Stated goal a →
According to the passage on the Level III multiverse, in what year did Hugh Everett III develop his view?

Page extract →
□ □ □ □
Creotology Personal Development
 
<< Previous    1...   3  4  [5]  6  7  ...8    Next >>


Over the years many physicists have abandoned this view in favor of one developed in 1957 by Princeton graduate student Hugh Everett III. He showed that the collapse postulate is unnecessary. Unadulterated quantum theory does not, in fact, pose any contradictions. Although it predicts that one classical reality gradually splits into superpositions of many such realities, observers subjectively experience this splitting merely as a slight randomness, with probabilities in exact agreement with those from the old collapse postulate. This superposition of classical worlds is the Level III multiverse.


Everett's many-worlds interpretation has been boggling minds inside and outside physics for more than four decades. But the theory becomes easier to grasp when one distinguishes between two ways of viewing a physical theory: the outside view of a physicist studying its mathematical equations, like a bird surveying a landscape from high above it, and the inside view of an observer living in the world described by the equations, like a frog living in the landscape surveyed by the bird.


From the bird perspective, the Level III multiverse is simple. There is only one wave function. It evolves smoothly and deterministically over time without any kind of splitting or parallelism. The abstract quantum world described by this evolving wave function contains within it a vast number of parallel classical story lines, continuously splitting and merging, as well as a number of quantum phenomena that lack a classical description. From their frog perspective, observers perceive only a tiny fraction of this full reality. They can view their own Level I universe, but a process called decoherence--which mimics wave function collapse while preserving unitarity--prevents them from seeing Level III parallel copies of themselves.


Whenever observers are asked a question, make a snap decision and give an answer, quantum effects in their brains lead to a superposition of outcomes, such as "Continue reading the article" and "Put down the article." From the bird perspective, the act of making a decision causes a person to split into multiple copies: one who keeps on reading and one who doesn't. From their frog perspective, however, each of these alter egos is unaware of the others and notices the branching merely as a slight randomness: a certain probability of continuing to read or not.
□ □ □ □
Stated goal b →
Return the lines of the listing unchanged, starting with its first line and going on through the line that contains "picture [937, 192, 1233, 488]".

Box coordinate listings
□ □ □ □
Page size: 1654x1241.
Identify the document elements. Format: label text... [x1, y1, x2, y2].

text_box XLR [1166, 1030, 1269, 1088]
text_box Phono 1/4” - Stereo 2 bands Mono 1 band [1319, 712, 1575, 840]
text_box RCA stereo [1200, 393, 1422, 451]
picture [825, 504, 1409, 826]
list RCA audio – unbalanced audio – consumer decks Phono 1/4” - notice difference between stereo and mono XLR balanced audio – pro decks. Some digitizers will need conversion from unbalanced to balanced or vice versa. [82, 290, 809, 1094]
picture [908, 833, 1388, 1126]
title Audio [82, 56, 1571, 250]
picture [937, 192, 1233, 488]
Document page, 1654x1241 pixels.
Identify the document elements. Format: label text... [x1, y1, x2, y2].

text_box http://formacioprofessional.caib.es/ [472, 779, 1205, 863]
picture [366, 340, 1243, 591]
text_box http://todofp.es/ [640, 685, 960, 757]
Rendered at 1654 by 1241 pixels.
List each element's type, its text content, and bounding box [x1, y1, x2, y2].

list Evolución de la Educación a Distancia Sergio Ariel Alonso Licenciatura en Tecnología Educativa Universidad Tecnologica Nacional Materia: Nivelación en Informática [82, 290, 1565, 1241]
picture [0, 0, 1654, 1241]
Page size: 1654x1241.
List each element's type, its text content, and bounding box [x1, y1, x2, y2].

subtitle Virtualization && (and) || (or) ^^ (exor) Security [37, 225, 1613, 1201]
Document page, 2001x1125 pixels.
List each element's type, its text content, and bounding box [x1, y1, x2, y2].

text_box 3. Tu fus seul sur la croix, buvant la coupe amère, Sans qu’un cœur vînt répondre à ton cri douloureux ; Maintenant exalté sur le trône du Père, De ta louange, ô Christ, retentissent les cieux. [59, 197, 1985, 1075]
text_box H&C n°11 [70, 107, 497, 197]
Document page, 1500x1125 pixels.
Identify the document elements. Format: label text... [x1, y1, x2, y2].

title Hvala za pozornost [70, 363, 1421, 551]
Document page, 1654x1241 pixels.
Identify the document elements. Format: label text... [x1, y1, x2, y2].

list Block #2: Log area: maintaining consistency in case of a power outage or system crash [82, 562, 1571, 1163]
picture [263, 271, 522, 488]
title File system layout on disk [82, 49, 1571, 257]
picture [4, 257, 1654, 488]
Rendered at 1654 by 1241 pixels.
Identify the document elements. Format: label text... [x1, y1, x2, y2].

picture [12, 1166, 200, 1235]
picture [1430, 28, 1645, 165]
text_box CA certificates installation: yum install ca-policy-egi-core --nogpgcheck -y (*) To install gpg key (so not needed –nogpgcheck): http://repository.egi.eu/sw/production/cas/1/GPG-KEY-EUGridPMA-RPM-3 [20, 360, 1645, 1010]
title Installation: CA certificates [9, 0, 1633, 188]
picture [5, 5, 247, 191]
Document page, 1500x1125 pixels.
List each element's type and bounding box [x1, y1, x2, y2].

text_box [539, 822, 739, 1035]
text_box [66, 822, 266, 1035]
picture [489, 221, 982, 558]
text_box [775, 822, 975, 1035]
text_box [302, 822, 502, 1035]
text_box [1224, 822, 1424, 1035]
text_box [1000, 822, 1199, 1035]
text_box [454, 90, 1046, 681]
□ □ □ □
Problem solution a →
1957

Problem solution b →
Page size: 1654x1241.
Identify the document elements. Format: label text... [x1, y1, x2, y2].

text_box XLR [1166, 1030, 1269, 1088]
text_box Phono 1/4” - Stereo 2 bands Mono 1 band [1319, 712, 1575, 840]
text_box RCA stereo [1200, 393, 1422, 451]
picture [825, 504, 1409, 826]
list RCA audio – unbalanced audio – consumer decks Phono 1/4” - notice difference between stereo and mono XLR balanced audio – pro decks. Some digitizers will need conversion from unbalanced to balanced or vice versa. [82, 290, 809, 1094]
picture [908, 833, 1388, 1126]
title Audio [82, 56, 1571, 250]
picture [937, 192, 1233, 488]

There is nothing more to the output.